Bonus Features: Soderbergh contributes another one of his eloquent, insightful commentary tracks, which at times into an extended interview with his star and fellow commentator Grey. Also tucked away in the extras menus is an unrated alternate cut of the movie that does feature some striking differences from the theatrical version.
Verdict: Buy It
Plot: The title pretty much says it all: a crew of monsters battle an invading army of aliens.
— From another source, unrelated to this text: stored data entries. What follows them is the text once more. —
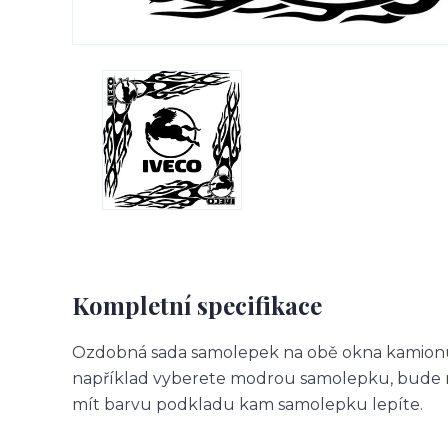
Kompletní specifikace
Ozdobná sada samolepek na obě okna kamionu.
například vyberete modrou samolepku, bude m
mít barvu podkladu kam samolepku lepíte.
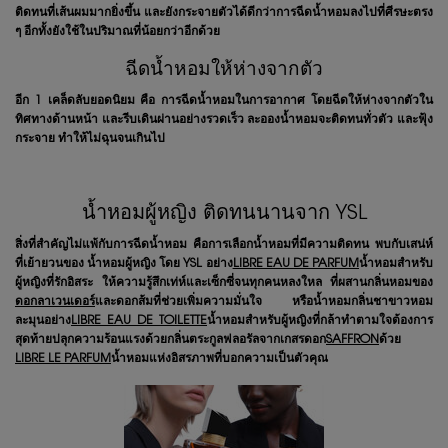
ติดทนที่เส้นผมมากยิ่งขึ้น และยังกระจายตัวได้ดีกว่าการฉีดน้ำหอมลงไปที่ศีรษะตรง
ๆ อีกทั้งยังใช้ในปริมาณที่น้อยกว่าอีกด้วย
ฉีดน้ำหอมให้ห่างจากตัว
อีก 1 เคล็ดลับยอดนิยม คือ การฉีดน้ำหอมในการอากาศ โดยฉีดให้ห่างจากตัวใน
ทิศทางด้านหน้า และรีบเดินผ่านอย่างรวดเร็ว ละอองน้ำหอมจะติดทนทั่วตัว และฟุ้ง
กระจาย ทำให้ไม่ฉุนจนเกินไป
น้ำหอมผู้หญิง ติดทนนานจาก YSL
สิ่งที่สำคัญไม่แพ้กับการฉีดน้ำหอม คือการเลือกน้ำหอมที่มีความติดทน พบกับเสน่ห์
ที่เย้ายวนของ น้ำหอมผู้หญิง โดย YSL อย่าง
LIBRE EAU DE PARFUM
น้ำหอมสำหรับ
ผู้หญิงที่รักอิสระ ให้ความรู้สึกเท่ห์และเซ็กซี่จนทุกคนหลงใหล ที่ผสานกลิ่นหอมของ
ดอกลาเวนเดอร์
และดอกส้มที่ช่วยเพิ่มความมั่นใจ หรือน้ำหอมกลิ่นชาขาวหอม
ละมุนอย่าง
LIBRE EAU DE TOILETTE
น้ำหอมสำหรับผู้หญิงที่กล้าทำตามใจต้องการ
สุดท้ายปลุกความร้อนแรงด้วยกลิ่นตระกูลฟลอรัลจากเกสรดอก
SAFFRON
ด้วย
LIBRE LE PARFUM
น้ำหอมแห่งอิสรภาพที่บอกความเป็นตัวคุณ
Opinion: In the never-ending Pixar vs. DreamWorks Animation debate, I tend to come down on Pixar’s side. That said, with Monsters vs. Aliens, the DreamWorks guys have achieved something their rivals have yet to accomplish: they’ve built an entertaining adventure entirely around a female protagonist. MvA puts girl power front and center in the form of Susan Murphy (voiced by Reese Witherspoon), an ordinary small-town woman who is transformed into a 50-foot-tall giantess following a freak encounter with a glowing meteorite. While the female empowerment aspect of MvA is worth celebrating, there are plenty of other things to like here as well. The action sequences are lots of fun and the characters are wonderfully realized by the animators and the vocal cast. As enjoyable as MvA is, I have to concede that it doesn’t measure up to Pixar’s best efforts. The truth is we’ve been spoiled by films like Wall-E and Toy Story-to say nothing of such exceptional non-Pixar productions as Spirited Away and Coraline-which seek to both entertain and elevate animation as an art form. MvA is purely interested in the first half of this equation. It deserves praise for succeeding at what it sets out to do, but you might leave the theater wishing it had aspired to just a little bit more.
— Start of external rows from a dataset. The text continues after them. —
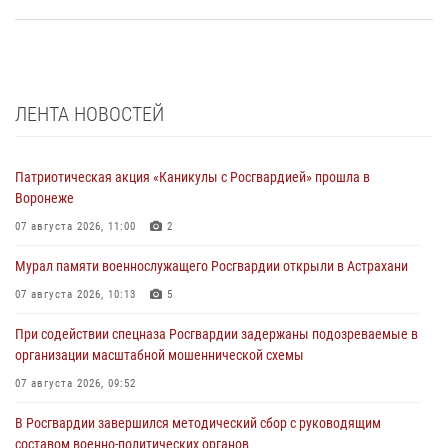
ЛЕНТА НОВОСТЕЙ
Патриотическая акция «Каникулы с Росгвардией» прошла в
Воронеже
07 августа 2026, 11:00
2
Мурал памяти военнослужащего Росгвардии открыли в Астрахани
07 августа 2026, 10:13
5
При содействии спецназа Росгвардии задержаны подозреваемые в
организации масштабной мошеннической схемы
07 августа 2026, 09:52
В Росгвардии завершился методический сбор с руководящим
составом военно-политических органов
Bonus Features: There’s plenty here to entertain both adult and kid viewers alike; the 25 and older set will likely enjoy the commentary track and making-of featurettes, while those 15 and under will want to check out the games and bonus animated adventure B.O.B.’s Big Break on the second disc.
Verdict: Buy It
Also on DVD:
One of Hollywood’s most beloved movies turns the big seven-oh this year and what better way to celebrate than with a super-deluxe box set? The Wizard of Oz: 70th Anniversary Edition (Warner Home Video, $70) offers a remastered and restored version of the 1939 Judy Garland classic along with a host extras ranging from new documentaries and featurettes to four silent short films based on the writing of the real wizard behind the curtain, author L. Frank Baum. How I Met Your Mother: Season Four (CBS, $40) collects the fourth season of the best sitcom currently on the air–yes, even better than The Office. Last but certainly not least, The Unit: The Complete Giftset (20th Century Fox, $200) contains the entire run of CBS’s underrated action series, created by playwright David Mamet and The Shield mastermind Shawn Ryan. A terrific showcase for leading man Dennis Haysbert, The Unit mixed impressive action sequences with a lot of juicy drama. It’s a shame it didn’t last beyond four seasons, but at least viewers who missed the show the first time around will be able to get hooked on it with this set.